「大阪城は誰が建てたか知ってる?」
「豊臣秀吉!」
「残念ー。ハズレ。大工さんやで」
というのは関西の小学生ではお約束になっているやり取りですが、じっさいのところは大工が建てたわけです。
安土城を建てたのは映画『火天の城』で有名になった岡部又右衛門ですが(子の岡部以俊とともに大工棟梁をつとめた)、秀吉が築いた初代大坂城(豊臣大坂城)の棟梁を誰がつとめたのかはよくわかってないそうです。
のちに徳川家康のお抱え城大工として多くの城を築くことになる中井正清の父、中井正吉が片桐且元に請われて大坂城の築城に参加したという記録はあるそうですが、どういう立場での参加だったのかはわかりません。
(おそらくは棟梁もしくはそれに準じた立場だと思うのですが)
なお、豊臣大坂城は「大坂の陣」で焼失し、そのあとに徳川家によってあらたに大坂城が築かれますが、この棟梁をつとめたのは中井正清の長男で、正吉の孫にあたる中井正侶(まさとも)です。
岡部又右衛門はもともと熱田神宮の宮大工、中井正吉も法隆寺の宮大工というように、安土桃山時代にお城に天守が築かれるようになると、宮大工が登用されました。
その理由は、当時の日本で高層建築物(もちろん木造)は五重塔などに代表される、寺院の塔や社殿くらいでしたから、天守の造営において宮大工の技術が必要だったからです。

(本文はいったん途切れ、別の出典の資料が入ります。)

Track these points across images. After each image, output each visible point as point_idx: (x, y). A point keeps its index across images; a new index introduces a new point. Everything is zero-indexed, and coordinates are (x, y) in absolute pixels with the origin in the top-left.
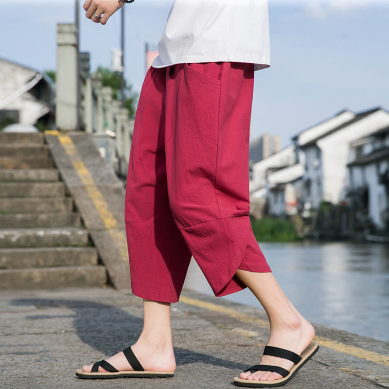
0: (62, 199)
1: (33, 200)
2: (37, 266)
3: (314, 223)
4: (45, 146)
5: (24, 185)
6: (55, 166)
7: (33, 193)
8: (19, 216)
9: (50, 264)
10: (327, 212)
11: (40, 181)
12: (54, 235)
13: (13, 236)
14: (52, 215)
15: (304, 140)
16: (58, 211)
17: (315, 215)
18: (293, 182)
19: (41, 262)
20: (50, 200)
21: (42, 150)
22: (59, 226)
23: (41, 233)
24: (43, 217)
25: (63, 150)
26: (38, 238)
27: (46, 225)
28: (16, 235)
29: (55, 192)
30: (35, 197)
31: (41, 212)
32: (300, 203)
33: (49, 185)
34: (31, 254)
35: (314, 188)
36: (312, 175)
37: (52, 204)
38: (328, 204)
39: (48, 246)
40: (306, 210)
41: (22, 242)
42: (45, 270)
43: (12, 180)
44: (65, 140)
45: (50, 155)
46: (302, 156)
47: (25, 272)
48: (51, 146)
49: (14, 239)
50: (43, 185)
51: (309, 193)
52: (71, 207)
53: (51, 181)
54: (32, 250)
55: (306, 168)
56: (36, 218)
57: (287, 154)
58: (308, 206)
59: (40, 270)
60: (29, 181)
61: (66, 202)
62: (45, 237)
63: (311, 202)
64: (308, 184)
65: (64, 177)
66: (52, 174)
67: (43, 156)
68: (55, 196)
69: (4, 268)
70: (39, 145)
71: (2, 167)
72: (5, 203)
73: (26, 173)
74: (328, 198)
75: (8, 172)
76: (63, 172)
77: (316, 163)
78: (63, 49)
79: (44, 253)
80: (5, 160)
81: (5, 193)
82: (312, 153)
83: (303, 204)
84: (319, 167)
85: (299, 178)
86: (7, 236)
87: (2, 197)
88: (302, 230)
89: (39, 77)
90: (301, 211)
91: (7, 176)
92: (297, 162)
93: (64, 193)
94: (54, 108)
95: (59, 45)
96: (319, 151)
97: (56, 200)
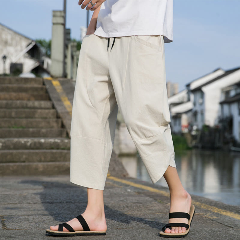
0: (55, 119)
1: (37, 120)
2: (40, 161)
3: (199, 137)
4: (44, 87)
5: (32, 110)
6: (49, 99)
7: (37, 116)
8: (31, 130)
9: (48, 160)
10: (207, 132)
11: (41, 108)
12: (51, 142)
13: (28, 142)
14: (49, 129)
15: (193, 86)
16: (52, 127)
17: (199, 133)
18: (186, 112)
19: (43, 159)
20: (47, 120)
21: (42, 89)
22: (52, 137)
23: (43, 140)
24: (44, 130)
25: (55, 89)
26: (41, 144)
27: (45, 136)
28: (29, 141)
29: (50, 115)
30: (38, 118)
31: (42, 128)
32: (190, 126)
33: (47, 111)
34: (37, 153)
35: (199, 116)
36: (198, 108)
37: (49, 123)
38: (206, 127)
39: (46, 149)
40: (194, 130)
41: (33, 146)
42: (46, 164)
43: (27, 107)
44: (55, 83)
45: (47, 92)
46: (192, 97)
47: (34, 164)
48: (47, 86)
49: (28, 144)
50: (43, 111)
51: (196, 120)
52: (60, 125)
53: (48, 109)
54: (37, 151)
55: (195, 104)
56: (40, 131)
57: (182, 95)
58: (195, 128)
59: (42, 163)
60: (35, 108)
61: (57, 122)
62: (45, 143)
63: (197, 126)
64: (195, 114)
65: (56, 106)
66: (48, 104)
67: (42, 93)
68: (50, 118)
69: (24, 162)
70: (40, 86)
71: (22, 99)
72: (24, 122)
73: (33, 103)
74: (207, 123)
75: (25, 102)
76: (55, 103)
77: (200, 101)
78: (56, 26)
79: (45, 153)
80: (23, 95)
81: (24, 116)
82: (198, 95)
83: (192, 126)
84: (202, 104)
85: (190, 110)
86: (25, 142)
87: (22, 118)
88: (191, 143)
89: (33, 44)
90: (190, 131)
91: (25, 105)
92: (189, 100)
93: (55, 116)
94: (43, 63)
95: (54, 24)
96: (202, 94)
97: (51, 120)
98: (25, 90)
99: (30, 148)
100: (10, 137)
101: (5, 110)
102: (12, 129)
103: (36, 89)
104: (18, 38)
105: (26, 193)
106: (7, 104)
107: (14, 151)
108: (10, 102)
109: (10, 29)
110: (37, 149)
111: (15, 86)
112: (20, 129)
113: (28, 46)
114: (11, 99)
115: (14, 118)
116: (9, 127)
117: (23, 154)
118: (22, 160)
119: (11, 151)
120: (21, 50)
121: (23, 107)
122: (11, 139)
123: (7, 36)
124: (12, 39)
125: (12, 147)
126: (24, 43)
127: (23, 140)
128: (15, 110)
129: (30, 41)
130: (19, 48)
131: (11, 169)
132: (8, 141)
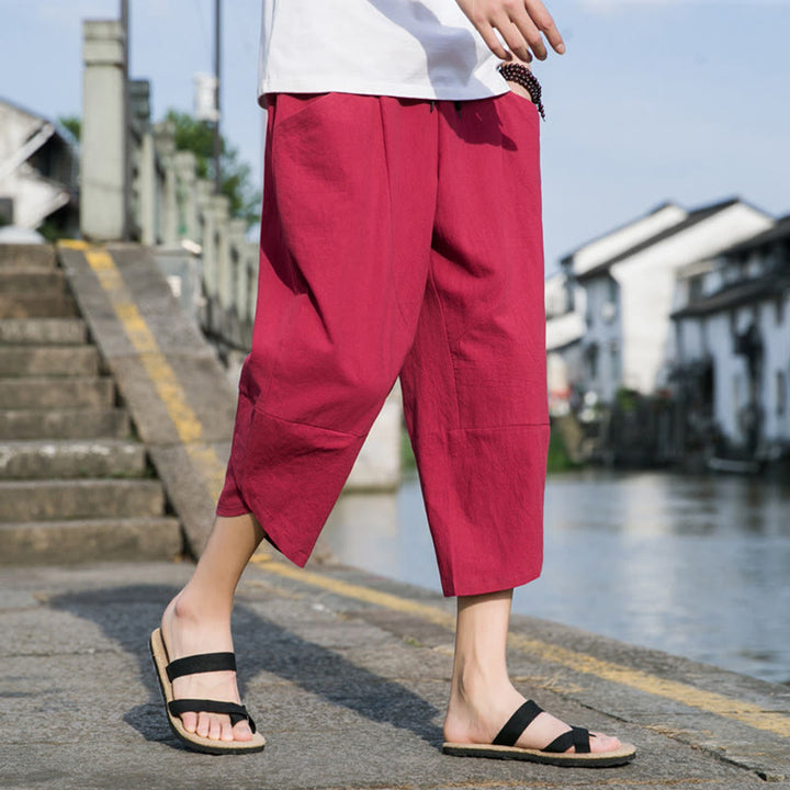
0: (92, 380)
1: (33, 382)
2: (42, 517)
3: (603, 432)
4: (59, 273)
5: (19, 350)
6: (78, 314)
7: (33, 368)
8: (11, 415)
9: (67, 513)
10: (630, 413)
11: (48, 344)
12: (76, 454)
13: (1, 456)
14: (71, 413)
15: (583, 264)
16: (84, 405)
17: (605, 417)
18: (561, 349)
19: (50, 510)
20: (68, 382)
21: (52, 279)
22: (85, 436)
23: (49, 450)
24: (54, 417)
25: (94, 280)
26: (43, 461)
27: (59, 434)
28: (6, 453)
29: (78, 366)
30: (38, 376)
31: (51, 408)
32: (576, 392)
33: (66, 352)
34: (30, 493)
35: (604, 360)
36: (600, 335)
37: (72, 390)
38: (632, 395)
39: (63, 477)
40: (589, 407)
41: (16, 469)
42: (58, 526)
44: (98, 260)
45: (68, 289)
46: (581, 296)
47: (20, 529)
48: (71, 271)
49: (3, 463)
50: (54, 352)
51: (594, 373)
52: (110, 397)
53: (71, 344)
54: (32, 485)
55: (589, 322)
56: (40, 419)
58: (591, 398)
59: (47, 525)
60: (26, 343)
61: (100, 388)
62: (57, 458)
63: (599, 391)
64: (592, 353)
65: (98, 335)
66: (72, 329)
67: (54, 293)
68: (78, 375)
70: (45, 270)
73: (22, 328)
74: (631, 383)
76: (95, 325)
77: (608, 310)
78: (94, 72)
79: (56, 490)
82: (601, 289)
83: (581, 394)
84: (614, 320)
85: (575, 343)
88: (580, 447)
90: (576, 408)
92: (570, 308)
93: (95, 367)
95: (88, 64)
96: (614, 286)
97: (79, 383)
99: (9, 475)
103: (33, 281)
110: (33, 477)
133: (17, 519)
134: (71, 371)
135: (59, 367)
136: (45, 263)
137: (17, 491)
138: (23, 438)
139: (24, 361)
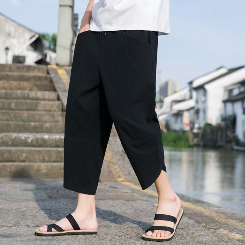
0: (60, 113)
1: (40, 112)
2: (44, 161)
3: (200, 136)
4: (48, 76)
5: (35, 101)
6: (55, 90)
7: (39, 108)
8: (33, 124)
9: (53, 160)
10: (209, 130)
11: (45, 100)
12: (56, 138)
13: (29, 138)
14: (53, 124)
15: (196, 84)
16: (57, 121)
17: (201, 131)
18: (188, 110)
19: (47, 158)
20: (52, 113)
21: (46, 78)
23: (46, 137)
24: (47, 125)
25: (60, 79)
26: (44, 140)
27: (49, 131)
28: (30, 137)
29: (55, 108)
30: (41, 110)
31: (45, 122)
32: (192, 123)
33: (51, 103)
34: (40, 152)
35: (201, 114)
36: (200, 106)
37: (53, 116)
38: (209, 125)
39: (51, 147)
40: (196, 128)
41: (34, 143)
42: (50, 164)
43: (29, 98)
44: (61, 72)
45: (51, 81)
46: (194, 94)
47: (36, 165)
48: (52, 76)
49: (29, 141)
50: (47, 102)
51: (198, 118)
53: (52, 100)
54: (40, 149)
55: (197, 102)
56: (43, 126)
57: (185, 92)
58: (197, 126)
59: (46, 164)
60: (37, 99)
61: (62, 116)
62: (49, 139)
63: (199, 123)
64: (197, 112)
65: (61, 97)
66: (53, 95)
67: (46, 83)
68: (55, 111)
69: (24, 161)
70: (44, 75)
71: (23, 89)
72: (25, 114)
73: (36, 94)
74: (209, 122)
75: (26, 92)
76: (61, 94)
77: (203, 99)
78: (62, 8)
79: (49, 151)
80: (25, 84)
81: (25, 107)
82: (201, 92)
83: (194, 124)
84: (204, 102)
85: (192, 108)
86: (26, 138)
87: (23, 110)
88: (193, 141)
89: (37, 36)
90: (192, 129)
91: (26, 95)
92: (191, 98)
93: (61, 108)
94: (46, 56)
95: (60, 6)
96: (205, 91)
97: (56, 113)
98: (28, 79)
99: (31, 145)
100: (9, 131)
101: (4, 100)
102: (11, 123)
103: (39, 78)
104: (21, 30)
105: (25, 206)
106: (6, 94)
107: (13, 149)
108: (9, 91)
109: (13, 21)
110: (40, 146)
111: (16, 74)
112: (21, 123)
113: (31, 38)
114: (11, 89)
115: (14, 110)
116: (8, 120)
117: (23, 152)
118: (21, 159)
119: (9, 148)
120: (24, 43)
121: (24, 98)
122: (10, 134)
123: (10, 27)
124: (15, 31)
125: (10, 143)
126: (28, 35)
127: (23, 136)
128: (15, 101)
129: (33, 34)
130: (22, 40)
131: (8, 169)
132: (6, 136)
133: (34, 161)
134: (52, 109)
135: (48, 108)
136: (43, 73)
137: (35, 151)
138: (37, 132)
139: (36, 105)
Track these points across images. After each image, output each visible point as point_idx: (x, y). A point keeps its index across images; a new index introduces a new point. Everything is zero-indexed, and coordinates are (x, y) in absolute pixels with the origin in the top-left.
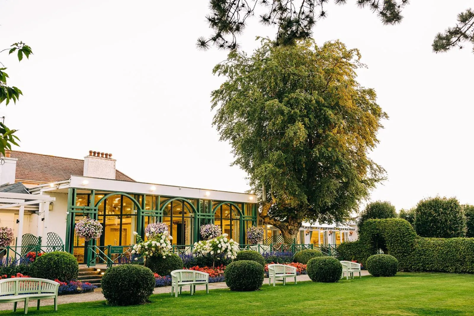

その影響として、寺院建築特有の装飾である華頭窓や唐破風などが天守にもあります。
棟梁は城の構造のすべてを知っている重要な存在ですから、待遇も良かったようですね。
中井正清は従四位下・大和守の官位をもらい、1000石を知行していたそうです。
ちなみに現在の大阪城(大坂城ではなく大「阪」城)を施工したのは大林組です。
提唱者は1928年(昭和3年)当時の大阪市長である關一氏で、設計は大阪市土木局建築課の古川重春氏、意匠は天沼俊一氏、構造は波江悌夫氏と片岡安氏が担当しています。
(詳しくはこちら)
さらに余談ですが、秀吉が「豊臣」姓を賜ったのは1586年(天正14年)9月9日のことで、大坂城(豊臣大坂城)の着工は1583年(天正11年)、天守竣工も1585年(天正13年)ですから、どちらにしても「豊臣秀吉」という答えは不正解となります。答えるなら「羽柴秀吉」でしょうね。
なお、秀吉は「羽柴」から「豊臣」に改めたのではありません。
「羽柴」は名字(苗字)であり、「豊臣」は氏(本姓)であって、これは武田氏が源氏(清和源氏)、北条氏が平氏(桓武平氏)のように名字と氏は別のものです。
もともと秀吉は信長にならって平氏を称していたのを、1585年(天正13年)7月、関白就任にあたり、前関白・近衛前久の猶子となって藤原氏に改め、さらに豊臣氏に改めています。
つまり「羽柴」から「豊臣」に改めたのではなく、「藤原」から「豊臣」に改めたというわけです。
この豊臣氏は羽柴秀吉があらたに創始した氏であり、その後、明治時代に「氏」制度が廃止されるまで、あらたな氏は創設されなかったことから、最後に誕生した氏ということになります。